About this task
The response should consist of every record, reproduced exactly.

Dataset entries
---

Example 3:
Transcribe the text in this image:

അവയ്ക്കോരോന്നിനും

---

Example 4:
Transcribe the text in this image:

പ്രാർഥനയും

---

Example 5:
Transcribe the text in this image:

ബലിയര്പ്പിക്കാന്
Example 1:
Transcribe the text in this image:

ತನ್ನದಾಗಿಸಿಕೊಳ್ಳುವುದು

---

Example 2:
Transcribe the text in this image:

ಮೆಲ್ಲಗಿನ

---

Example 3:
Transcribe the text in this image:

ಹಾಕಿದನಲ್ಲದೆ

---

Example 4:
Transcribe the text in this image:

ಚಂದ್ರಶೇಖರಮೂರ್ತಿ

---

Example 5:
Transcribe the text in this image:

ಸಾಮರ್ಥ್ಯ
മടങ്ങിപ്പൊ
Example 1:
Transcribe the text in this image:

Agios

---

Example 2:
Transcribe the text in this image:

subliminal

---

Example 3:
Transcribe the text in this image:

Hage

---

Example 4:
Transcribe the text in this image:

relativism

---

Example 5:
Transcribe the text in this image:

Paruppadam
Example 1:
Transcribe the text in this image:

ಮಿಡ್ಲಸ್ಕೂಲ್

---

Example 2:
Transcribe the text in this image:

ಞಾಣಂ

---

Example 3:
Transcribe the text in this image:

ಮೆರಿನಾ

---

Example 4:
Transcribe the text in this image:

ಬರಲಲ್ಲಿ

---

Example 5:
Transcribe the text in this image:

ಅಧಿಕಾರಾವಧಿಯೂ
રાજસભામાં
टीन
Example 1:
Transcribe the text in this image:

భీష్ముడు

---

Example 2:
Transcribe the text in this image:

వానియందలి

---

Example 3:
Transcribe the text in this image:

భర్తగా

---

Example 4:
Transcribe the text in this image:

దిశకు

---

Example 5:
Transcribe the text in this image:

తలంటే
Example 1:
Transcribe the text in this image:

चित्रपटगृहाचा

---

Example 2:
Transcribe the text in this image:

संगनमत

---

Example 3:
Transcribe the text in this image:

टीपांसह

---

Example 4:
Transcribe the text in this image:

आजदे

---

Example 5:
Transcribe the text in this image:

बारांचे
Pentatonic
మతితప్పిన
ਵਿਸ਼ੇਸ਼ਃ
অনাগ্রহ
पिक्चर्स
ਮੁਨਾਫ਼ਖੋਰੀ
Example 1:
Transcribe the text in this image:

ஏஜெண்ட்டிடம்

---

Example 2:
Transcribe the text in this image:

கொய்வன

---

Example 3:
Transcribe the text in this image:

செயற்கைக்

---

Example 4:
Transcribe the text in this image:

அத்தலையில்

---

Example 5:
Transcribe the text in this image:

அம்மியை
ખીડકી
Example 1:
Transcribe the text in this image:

Task answer
---

Example 3:
Transcribe the text in this image:

അവയ്ക്കോരോന്നിനും

---

Example 4:
Transcribe the text in this image:

പ്രാർഥനയും

---

Example 5:
Transcribe the text in this image:

ബലിയര്പ്പിക്കാന്
Example 1:
Transcribe the text in this image:

ತನ್ನದಾಗಿಸಿಕೊಳ್ಳುವುದು

---

Example 2:
Transcribe the text in this image:

ಮೆಲ್ಲಗಿನ

---

Example 3:
Transcribe the text in this image:

ಹಾಕಿದನಲ್ಲದೆ

---

Example 4:
Transcribe the text in this image:

ಚಂದ್ರಶೇಖರಮೂರ್ತಿ

---

Example 5:
Transcribe the text in this image:

ಸಾಮರ್ಥ್ಯ
മടങ്ങിപ്പൊ
Example 1:
Transcribe the text in this image:

Agios

---

Example 2:
Transcribe the text in this image:

subliminal

---

Example 3:
Transcribe the text in this image:

Hage

---

Example 4:
Transcribe the text in this image:

relativism

---

Example 5:
Transcribe the text in this image:

Paruppadam
Example 1:
Transcribe the text in this image:

ಮಿಡ್ಲಸ್ಕೂಲ್

---

Example 2:
Transcribe the text in this image:

ಞಾಣಂ

---

Example 3:
Transcribe the text in this image:

ಮೆರಿನಾ

---

Example 4:
Transcribe the text in this image:

ಬರಲಲ್ಲಿ

---

Example 5:
Transcribe the text in this image:

ಅಧಿಕಾರಾವಧಿಯೂ
રાજસભામાં
टीन
Example 1:
Transcribe the text in this image:

భీష్ముడు

---

Example 2:
Transcribe the text in this image:

వానియందలి

---

Example 3:
Transcribe the text in this image:

భర్తగా

---

Example 4:
Transcribe the text in this image:

దిశకు

---

Example 5:
Transcribe the text in this image:

తలంటే
Example 1:
Transcribe the text in this image:

चित्रपटगृहाचा

---

Example 2:
Transcribe the text in this image:

संगनमत

---

Example 3:
Transcribe the text in this image:

टीपांसह

---

Example 4:
Transcribe the text in this image:

आजदे

---

Example 5:
Transcribe the text in this image:

बारांचे
Pentatonic
మతితప్పిన
ਵਿਸ਼ੇਸ਼ਃ
অনাগ্রহ
पिक्चर्स
ਮੁਨਾਫ਼ਖੋਰੀ
Example 1:
Transcribe the text in this image:

ஏஜெண்ட்டிடம்

---

Example 2:
Transcribe the text in this image:

கொய்வன

---

Example 3:
Transcribe the text in this image:

செயற்கைக்

---

Example 4:
Transcribe the text in this image:

அத்தலையில்

---

Example 5:
Transcribe the text in this image:

அம்மியை
ખીડકી
Example 1:
Transcribe the text in this image:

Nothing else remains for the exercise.